>> begin TEXT SHOWN

WBMsed user and developer manual - Sagy CohenFeb-2011

User and Developer manual to the WBMsed model

Sagy Cohen, CSDMS, University of Colorado at Boulder

1. Introduction

The WBMsed model (Cohen et al., submitted) is an extension of the WBMplus water balance and transfer model (Wisser et al., 2010). In its initial version WBMsed introduced a riverine suspended sediment flux module based on the BQART (Syivitski and Milliman, 2007) and Psi (Morehead et al., 2003) models.

This document will provide instructions on how to run the model and further develop its code and datasets. The instructions here are based on my experience and understanding of the WBMplus model (with some correspondence with the latest developer of WBMplus: Balazs Fekete, The City College of New York) and may not always be the most optimal solution. The instructions here are based on using the CU-CSDMS HPCC (High Performance Computer Cluster, aka ‘beach’)but are transferable to a desktop computer (preferably a Mac).

2. The model infrastructure

The WBM modeling platform was designed to be highly modular. Each process is written as an individual or a sequence of module (e.g. MFDischarge.c). These modules, as well as the main module (WBMMain.c), are stored in /Model/WBMplus/src. The modules are typically a simple piece of code that utilizes the numerous WBM functions which are responsible to the computational heavy lifting. Most of these functions are stored in the CMlib and MFlib libraries (in the /Model directory).

The model I/O is based on the RGIS (River GIS) formats. The model uses the RGIS data manipulation functions (stored at the ‘ghaas’ directory) to read, write and convert the datasets.

The model run is controlled by Unix shell scripts located at the /Scripts directory. These scripts determine the input datasets and simulation parameters. More about these at the next section.

3. Running the model

3.1. Compiling – the model needs to be recompiled before lunching it on a new computer platform or if its C code was modified. When compiling the model on a new platform all three model libraries (WBMplus, MFlib, CMlib) and the RGIS library (ghaas) needs to be compiled. I recommend compiling each one individually by running the ‘make’ command in each directory e.g.:

> cd MFlib

> make

On a desktop computer you will likely need to install the ‘Fink’ libraries.

>> end TEXT SHOWN
>> begin RECORD SET

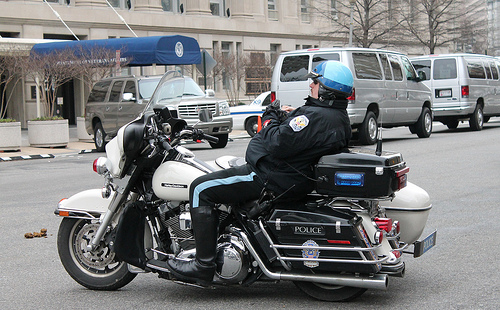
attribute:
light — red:
[459, 82, 469, 99]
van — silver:
[276, 51, 433, 132]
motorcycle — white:
[41, 67, 422, 304]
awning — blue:
[23, 35, 217, 82]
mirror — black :
[413, 69, 428, 81]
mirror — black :
[118, 91, 135, 101]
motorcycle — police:
[32, 90, 447, 291]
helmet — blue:
[308, 65, 356, 95]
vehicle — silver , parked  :
[82, 69, 237, 154]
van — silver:
[422, 43, 498, 109]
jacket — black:
[235, 104, 363, 175]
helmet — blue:
[297, 53, 363, 97]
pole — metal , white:
[40, 0, 81, 40]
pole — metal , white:
[104, 0, 138, 36]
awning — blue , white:
[24, 33, 209, 78]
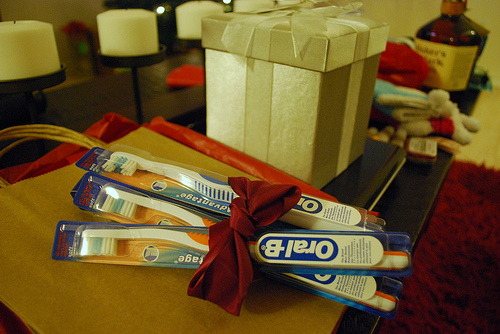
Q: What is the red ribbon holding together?
A: Toothbrushes.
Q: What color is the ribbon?
A: Red.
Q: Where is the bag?
A: Under the toothbrushes.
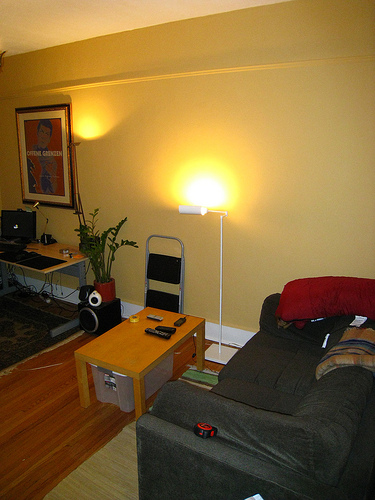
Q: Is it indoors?
A: Yes, it is indoors.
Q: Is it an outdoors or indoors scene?
A: It is indoors.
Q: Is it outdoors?
A: No, it is indoors.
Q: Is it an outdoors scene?
A: No, it is indoors.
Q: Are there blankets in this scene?
A: Yes, there is a blanket.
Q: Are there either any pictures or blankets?
A: Yes, there is a blanket.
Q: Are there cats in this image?
A: No, there are no cats.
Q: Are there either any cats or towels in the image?
A: No, there are no cats or towels.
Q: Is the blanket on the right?
A: Yes, the blanket is on the right of the image.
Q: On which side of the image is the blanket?
A: The blanket is on the right of the image.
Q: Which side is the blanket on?
A: The blanket is on the right of the image.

>> end RECORD SET

SET PROBLEM: Resume the WBMsed manual at the point where it stops, picking up after its last sentence. The rows come from a separate source and are unrelated to the WBMsed manual.

RESULT FOR THIS TASK:
Typically you will only modify the WBMplus code and will only need to recompile it:

> cd Model/WBMplus

> make

A successful compilation will create a new wbmplus.bin file in /Model/WBMplus/bin

3.2. Creating the simulation directory – Create a new directory and copy the following folders into it: ASCII, Model, Scripts, BQARTmeanInputs(if running the WBMsed version). I would also recommend copying the ‘ghaas‘ to your home directory (not to the simulation directory). You can use a SFTP software (like Cyberduck or Fugu) to manage your data.

3.3. Setting the run script – the run shell script (e.g. WBMdaily.sh, BQARTdaily.sh)control the simulation. It has a rigid structure that must be kept.

The WBMsed model (unlike WBMplus) requires a separate initial simulation. This initial simulation is needed only once for each simulation domain (e.g. North America). This simulation is controlled by the BQARTpreprocess.sh script. It generates long-term temperature and discharge outputs (/BQARTmeanInputs directory) used in the main simulation controlled by the BQARTdaily.sh script.

Below I describe the important variable in the model simulation script file (BQARTdaily.sh).

PROJECTDIR – very important!!! Define the simulation directory –where the model is and where to save intermediate and final results. In WBMsed you HAVE to change this variable to correspond to a new running directory otherwise it will overwrite the results in the old directory.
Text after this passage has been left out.